Glazed Carrots

Well everyone, Christmas is only a handful of hours away. Pretty soon you’ll be spending time opening presents, singing carols, and doing your best to tolerate those family members that you absolutely cannot stand.

Perhaps this year you will be bringing your top secret mashed potatoes to dinner, or your award-winning deviled eggs, or even your patented fight-inducing egg nog.  There may be pots and pans simmering on your stove at this very moment.  This year, I will be bringing cranberry sauce, stuffing, and sweet potato casserole.  It seems every year I add another dish to my Christmas dinner repertoire.  Usually that decision comes after a revelation that I don’t like my mom’s (fill in the blank) and can’t believe I’ve been eating it for the past 30 years.

I always wondered when children decide to take over the Christmas dinner responsibilities from their parents.  I guess it’s when you have compiled a complete spread of recipes that exceeds the ones you’ve been eating for decades.  I will be there soon, apparently.

Today’s dish, just in time for your familial feast is Glazed Carrots.  This recipe comes from the Special Surprises section of the book.  This section has the most non-dessert, entree or side item-like dishes.
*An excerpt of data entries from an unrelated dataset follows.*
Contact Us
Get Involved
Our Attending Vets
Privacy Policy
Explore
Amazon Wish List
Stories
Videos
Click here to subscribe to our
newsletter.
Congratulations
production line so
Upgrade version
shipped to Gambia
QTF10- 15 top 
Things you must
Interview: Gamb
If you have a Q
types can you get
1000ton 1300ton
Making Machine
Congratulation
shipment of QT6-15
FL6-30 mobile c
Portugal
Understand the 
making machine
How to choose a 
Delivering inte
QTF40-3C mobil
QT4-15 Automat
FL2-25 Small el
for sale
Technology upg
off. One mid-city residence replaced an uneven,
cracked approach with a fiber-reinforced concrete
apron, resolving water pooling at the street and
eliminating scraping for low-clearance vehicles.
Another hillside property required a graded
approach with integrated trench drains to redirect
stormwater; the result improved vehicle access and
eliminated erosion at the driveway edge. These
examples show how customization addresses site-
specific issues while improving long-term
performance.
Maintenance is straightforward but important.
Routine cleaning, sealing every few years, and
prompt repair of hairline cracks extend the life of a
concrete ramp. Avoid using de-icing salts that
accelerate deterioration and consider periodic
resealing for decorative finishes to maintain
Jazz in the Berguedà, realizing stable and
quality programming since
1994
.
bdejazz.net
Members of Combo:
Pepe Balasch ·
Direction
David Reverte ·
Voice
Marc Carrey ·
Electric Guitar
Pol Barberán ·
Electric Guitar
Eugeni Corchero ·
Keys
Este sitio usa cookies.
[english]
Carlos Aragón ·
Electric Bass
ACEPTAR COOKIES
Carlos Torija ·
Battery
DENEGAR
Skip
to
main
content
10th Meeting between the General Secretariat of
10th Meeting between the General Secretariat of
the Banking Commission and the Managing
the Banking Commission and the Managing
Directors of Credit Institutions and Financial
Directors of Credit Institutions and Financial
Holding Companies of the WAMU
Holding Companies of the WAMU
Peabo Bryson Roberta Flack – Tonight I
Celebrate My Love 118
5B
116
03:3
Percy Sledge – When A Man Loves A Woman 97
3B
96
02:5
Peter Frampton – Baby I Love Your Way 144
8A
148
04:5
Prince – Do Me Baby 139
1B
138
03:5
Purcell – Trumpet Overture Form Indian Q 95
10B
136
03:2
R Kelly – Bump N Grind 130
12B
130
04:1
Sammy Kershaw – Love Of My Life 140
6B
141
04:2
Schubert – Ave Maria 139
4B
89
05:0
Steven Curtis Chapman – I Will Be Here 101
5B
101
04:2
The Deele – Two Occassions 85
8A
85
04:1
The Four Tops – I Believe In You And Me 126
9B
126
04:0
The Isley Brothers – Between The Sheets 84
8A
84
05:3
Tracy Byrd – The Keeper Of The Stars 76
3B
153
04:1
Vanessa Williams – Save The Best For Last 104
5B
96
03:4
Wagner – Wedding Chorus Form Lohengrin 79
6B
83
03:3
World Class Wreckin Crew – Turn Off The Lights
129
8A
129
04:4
We’ll see more of those in the New Year.  (We’ll also be getting to this recipe’s two alternate preparations: one for beets and one for yams!)

So, Kool-Aid and carrots.  What to say?  This is one of the few recipes I’ve made so far, where the Kool-Aid gets dominated by another flavor.  Here the carrots are obviously the most assertive.  Also, the salt and butter really cut the sweetness of the Kool-Aid, so what you’re left with is a weird mélange of carrot slices floating in a salty, sweetish, orangey translucent syrup.  Sounds enticing, right?  I’d love to say it works, but it doesn’t.  I’ve mentioned before that Orange is by far the most heinous of Kool-Aid flavors, and this dish is another reminder of that.  The medicine taste of the Orange Kool-Aid comes in at the end of the chew, and therefore is the last flavor you’re left thinking about.  It’s not a good flavor to end on.  You’re already going to have a bunch of horrible thoughts going through your head; you don’t need to add Orange Kool-Aid rage to that.

This year, if you are in need of a last second item to bring, say, if you absolutely hate preparing food and want to be sure you will not be asked to do so for future Christmases, then this is recipe for you.  Show up with these carrots, stain the tablecloth and everyone’s insides orange, and you can be sure you’re holiday cooking days are over.  Enjoy and Merry Christmas.

3 thoughts on “Glazed Carrots

  1. For the love of all that is holy.

  2. I would’ve assumed that submerging a biological organism that is technically still alive in a bath of acesulfame potassium, potassium citrate, glycerol ester of wood rosin, red 40, sodium benzoate and potassium sorbate would’ve produced a synthetic life form. Do you eat it? Or claim it as a dependent? Either way, I think I’m in.